=== Written request ===
Echo the data below word for word, starting at the line that contains "latitude: 21.0636" and ending at the line that contains "latitude: 59.7468", with both lines included. Leave the pictures out.

# start of Input records

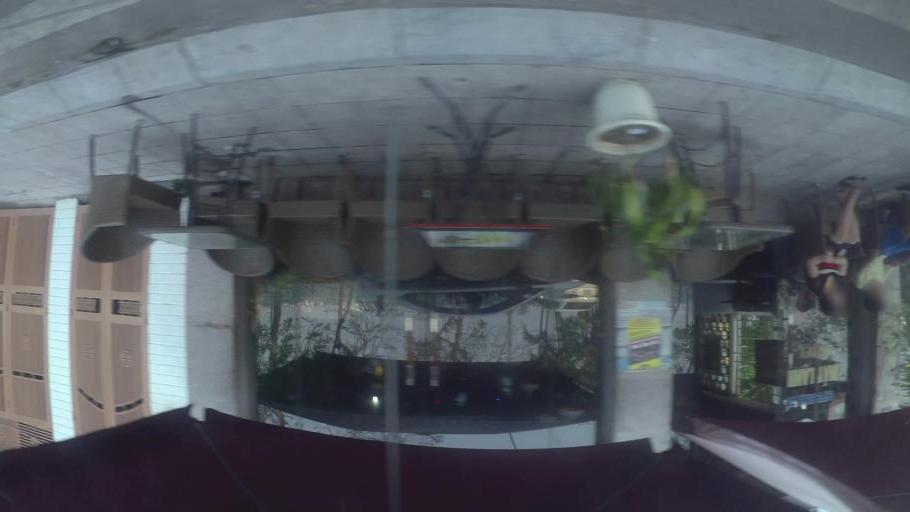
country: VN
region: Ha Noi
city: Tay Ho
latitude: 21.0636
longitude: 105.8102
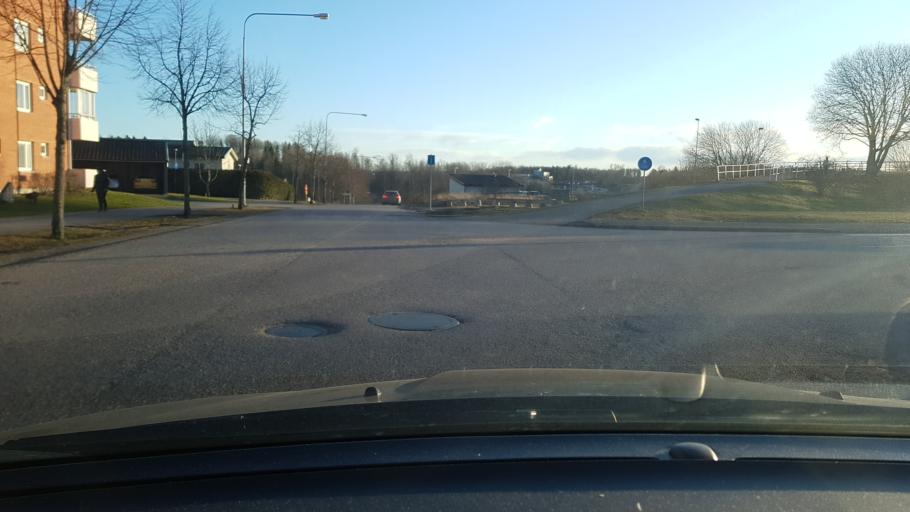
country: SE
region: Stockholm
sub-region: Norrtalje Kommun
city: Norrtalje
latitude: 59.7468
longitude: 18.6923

# end of Input records
# start of Input records

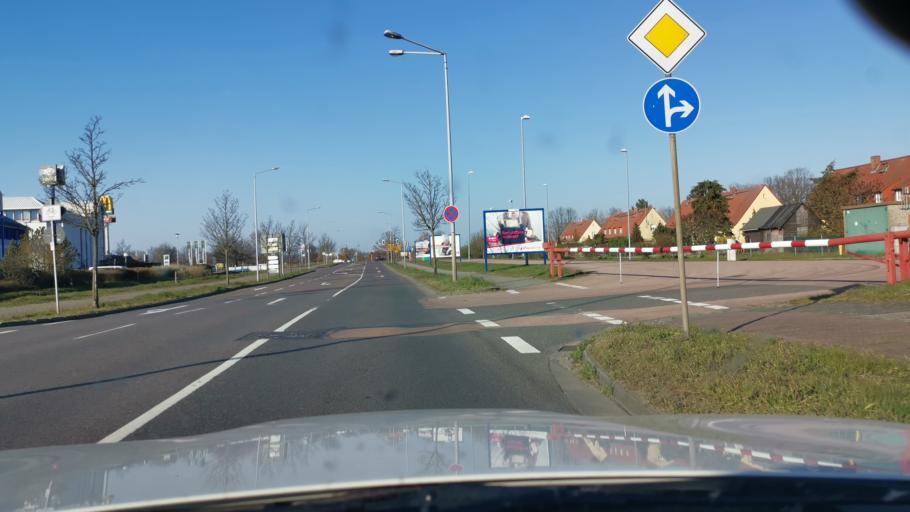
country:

# end of Input records

=== In response ===
latitude: 21.0636
longitude: 105.8102
country: SE
region: Stockholm
sub-region: Norrtalje Kommun
city: Norrtalje
latitude: 59.7468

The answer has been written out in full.